Cynic satire
So-called Menippean satire was invented by an ancient Cynic philosopher. And it has influenced us for millennia
Menippus of Gadara (modern day Jordan) was a slave. He was also a Cynic philosopher and a satirist. We don’t know much about him, except the fact that he was a Greek, likely of Phoenician descent. When he obtained his freedom he moved to Thebes. Even more unfortunately, all his works have been lost. Which makes Menippus one of the most influential figures of antiquity you probably never heard of.
According to the commentator Diogenes Laertius, Menippus wrote books with titles like Necromancy, Letters Artificially Composed as If by the Gods, and The Birth of Epicurus, among others. They were works of satire of a new kind, which is nowadays referred to as Menippean.
Menippus’ writings always addressed serious topics, but delighted in humor and ridicule. He attacked both the Stoics and the Epicureans and was known among his contemporaries as “the earnest jester.” Classical Menippean satire has been described as a mix of allegory, picaresque writing, and satirical commentary, often using mythological burlesque to criticize the myths of traditional culture — in line with Cynic philosophy in general.
This was an innovation over the previous style of satire as embodied by Aristophanes. In his comedies we find personal attacks on specific individuals, as in his (in)famous critique of Socrates in The Clouds. Menippus, by contrast, wished to criticize ideas, and he made his characters to be representative of such ideas. As Northrop Frye writes in “The Anatomy of Criticism,” the targets of Menippean satire are “pedants, bigots, cranks, parvenus, virtuosi, enthusiasts, rapacious and incompetent professional men of all kinds.”
Menippus influenced so many writers, both in antiquity and more recently, that it is astounding that his name is not a household one. Among ancient figures we find Lucian of Samosata (125–180 CE), who satirized religion, superstition, and even belief in the paranormal. Before him, Menippus had a direct impact on Marcus Terentius Varro (116–27 BCE), who actually refers to his own works as saturae menippeae. In the same vein we then find Apuleius’ (124–170 CE) Metamorphoses, better known as The Golden Ass; the work of Horace (65–8 BCE); and that of Julian the Apostate (331–363 CE).
Perhaps the best known Menippean satire of the Greco-Roman period is by the Stoic philosopher Seneca the Younger (4 BCE — 65 CE): the Apocolocyntosis, or The pumpkinification of (the Divine) Claudius, a harsh critique not just of the emperor who had sent Seneca into exile, but more broadly of the ancient Romans' bizarre custom to “make” dead emperors into gods. The title itself is a satirical pun, being based on the word apotheosis, which referred to the process of transforming someone into a god.

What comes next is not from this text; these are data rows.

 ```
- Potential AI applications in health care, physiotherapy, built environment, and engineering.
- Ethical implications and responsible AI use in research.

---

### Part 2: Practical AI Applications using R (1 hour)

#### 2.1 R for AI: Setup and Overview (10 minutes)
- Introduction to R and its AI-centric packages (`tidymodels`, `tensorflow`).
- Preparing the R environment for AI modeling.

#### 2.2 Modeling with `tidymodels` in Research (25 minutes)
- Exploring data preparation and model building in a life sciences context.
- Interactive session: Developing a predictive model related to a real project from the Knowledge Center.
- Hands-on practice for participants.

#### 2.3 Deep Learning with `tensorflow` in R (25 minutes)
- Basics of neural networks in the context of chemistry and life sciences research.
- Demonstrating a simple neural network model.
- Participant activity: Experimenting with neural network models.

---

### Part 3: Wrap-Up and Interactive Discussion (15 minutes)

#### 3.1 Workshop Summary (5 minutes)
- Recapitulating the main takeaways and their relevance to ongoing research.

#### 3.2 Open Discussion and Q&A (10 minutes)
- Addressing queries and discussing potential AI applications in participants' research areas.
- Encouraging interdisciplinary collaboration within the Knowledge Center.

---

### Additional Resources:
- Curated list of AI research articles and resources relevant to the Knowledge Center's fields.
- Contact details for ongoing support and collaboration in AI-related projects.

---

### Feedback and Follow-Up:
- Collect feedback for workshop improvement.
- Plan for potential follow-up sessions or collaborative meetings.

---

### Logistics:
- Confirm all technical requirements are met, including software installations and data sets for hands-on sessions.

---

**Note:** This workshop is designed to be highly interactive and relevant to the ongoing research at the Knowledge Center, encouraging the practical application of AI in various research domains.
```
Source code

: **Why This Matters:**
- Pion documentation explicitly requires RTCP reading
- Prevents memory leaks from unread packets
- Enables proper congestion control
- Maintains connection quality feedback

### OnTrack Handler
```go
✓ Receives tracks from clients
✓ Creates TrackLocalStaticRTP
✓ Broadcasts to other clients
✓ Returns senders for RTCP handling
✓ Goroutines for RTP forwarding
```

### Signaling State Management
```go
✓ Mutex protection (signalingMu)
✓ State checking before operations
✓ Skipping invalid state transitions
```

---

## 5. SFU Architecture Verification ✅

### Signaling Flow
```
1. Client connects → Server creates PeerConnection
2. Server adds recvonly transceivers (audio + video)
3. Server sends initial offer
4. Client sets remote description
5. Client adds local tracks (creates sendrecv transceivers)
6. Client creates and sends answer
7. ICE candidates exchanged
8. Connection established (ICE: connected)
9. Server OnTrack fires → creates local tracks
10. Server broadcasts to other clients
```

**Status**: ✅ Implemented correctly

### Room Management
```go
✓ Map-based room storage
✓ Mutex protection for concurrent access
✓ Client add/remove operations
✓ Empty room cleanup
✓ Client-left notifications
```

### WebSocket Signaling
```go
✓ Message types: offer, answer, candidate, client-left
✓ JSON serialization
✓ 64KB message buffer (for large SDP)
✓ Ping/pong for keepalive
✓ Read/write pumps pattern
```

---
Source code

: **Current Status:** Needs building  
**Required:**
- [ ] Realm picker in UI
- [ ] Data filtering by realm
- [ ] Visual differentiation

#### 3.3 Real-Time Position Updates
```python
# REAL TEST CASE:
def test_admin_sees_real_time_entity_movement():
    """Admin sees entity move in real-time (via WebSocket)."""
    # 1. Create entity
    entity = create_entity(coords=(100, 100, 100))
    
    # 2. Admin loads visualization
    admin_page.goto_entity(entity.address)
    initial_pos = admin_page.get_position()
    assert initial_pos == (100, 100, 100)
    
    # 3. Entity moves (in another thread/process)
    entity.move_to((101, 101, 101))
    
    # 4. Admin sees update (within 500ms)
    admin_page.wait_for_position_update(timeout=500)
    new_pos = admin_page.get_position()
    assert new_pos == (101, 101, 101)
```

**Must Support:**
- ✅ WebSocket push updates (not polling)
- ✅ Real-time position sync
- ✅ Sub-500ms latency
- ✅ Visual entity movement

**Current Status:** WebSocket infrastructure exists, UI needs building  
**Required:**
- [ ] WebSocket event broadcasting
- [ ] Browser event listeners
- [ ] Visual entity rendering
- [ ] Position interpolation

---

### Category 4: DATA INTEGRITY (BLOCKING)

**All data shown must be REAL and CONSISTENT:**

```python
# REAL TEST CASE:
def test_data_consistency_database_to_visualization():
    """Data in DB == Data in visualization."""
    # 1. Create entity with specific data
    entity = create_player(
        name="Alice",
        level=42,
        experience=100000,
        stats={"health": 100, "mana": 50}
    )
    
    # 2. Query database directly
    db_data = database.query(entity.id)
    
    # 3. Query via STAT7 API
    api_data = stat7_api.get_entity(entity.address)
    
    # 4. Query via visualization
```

Mikhai Bakhtin, in his Problems of Dostoevsky’s Poetics, suggests that the Menippean tradition didn’t end in antiquity, but influenced a surprising number of modern writers. Bakhtin provides an in-depth characterization of the genre, which he sees as distinguished by a heightened comic element, the freedom to operate in the realm of the fantastic, a description of the action that adopts a view from above (kataskopia), a tendency to experiment with psychopathological states of mind (from daydreaming to split personality, and even madness), and characters discovering possibilities that diverge from those apparently preordained for them by society.
Menippean satire — ancient and modern — always features a central philosophical idea that gets tested under extraordinary circumstances. Think of it as thought experiments on steroids, but funny. No room for boring and rigid formal arguments here. Some of the modern authors that have been influenced by Menippus the Cynic include Erasmus (in his In Praise of Folly, 1509), François Rabelais (Gargantua and Pantagruel, 1564), Miguel Cervantes (Novelas Ejemplares, 1612), Jonathan Swift (Gulliver’s Travels, 1726), Voltaire (Candide, 1759), Lewis Carroll (Alice in Wonderland, 1865), Fyodor Dostoevsky (Bobok, 1873), Aldous Huxley (Point Counter Point, 1928), James Joyce (Finnegans Wake, 1939), all the way to Terry Gilliam (Brazil, 1985). It’s a darn impressive group!